I think the answer is to calm the anxiety in the parent and the benefactor. Which isn’t wrong. But it isn’t what our stated intentions are. It isn’t working towards the goal that we say we are.

Will you kids learn to be grateful by themselves, though?

No. This is a skill that can be developed by the parents by fostering the abilities that it actually takes to show gratitude.

This means, of course, modeling. Modeling is always important. Not just when you think children are looking.

But we can do more than that. Modeling doesn’t work for all skills. Dweck’s research on growth mindset has shown this. We sometimes need to actively encourage modes of thinking in our children, as well as avoid inundating them with the wrong kinds of thinking.

On the Your Parenting Mojo podcast—which is exceptional and I cannot rate highly enough; host Jen Lumenlan comes from an RIE perspective and each episode is packed tightly with research about child development and parenting—there was recently a guest, Dr. Jonathon Tudge, who discussed his work on developing gratitude in children and adolescence.

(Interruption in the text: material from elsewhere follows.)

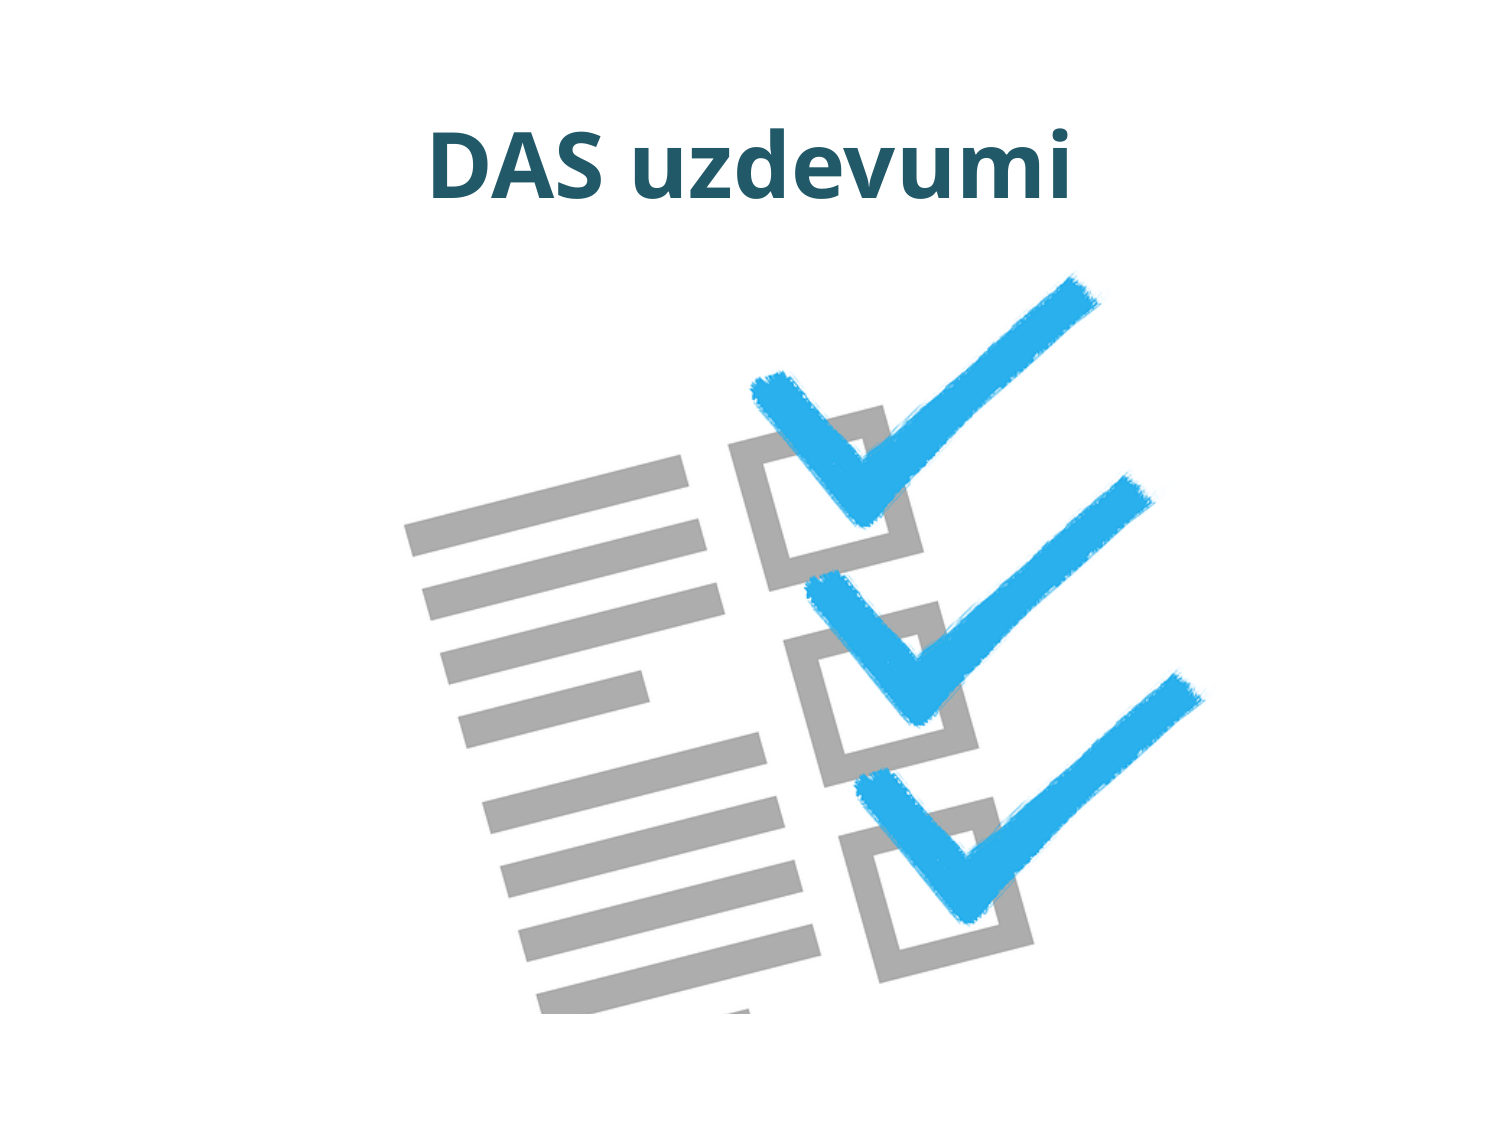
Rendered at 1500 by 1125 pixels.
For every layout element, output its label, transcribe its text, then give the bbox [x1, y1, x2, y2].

picture [101, 249, 1487, 1014]
title DAS uzdevumi [103, 59, 1397, 248]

Here were a few of his key points:

Do not say thank you for the thing but instead thank the person. Gratitude is about relationships, not materialism.

Encourage mindfulness: When somebody gives our child a present, ask them how it feels to be given a nice thing that they want.

Encourage empathy: Ask your child to think about why people give them presents, even when they don’t like them. What was the person trying to accomplish?

Encourage recall and reciprocity: Whenever giving a gift to someone, try to help them remember a time that person did a nice thing for them.

Other studies have shown that mothers who talk about internal states help children develop theory of mind, which is necessary for the practice of gratitude.

I highly recommend you listen to that episode here.

Teaching your children to say thank you is fine. It isn’t destructive. In fact, if you are going to do nothing at all or do that, go ahead and teach them to say that.

But there are better tools at your disposal.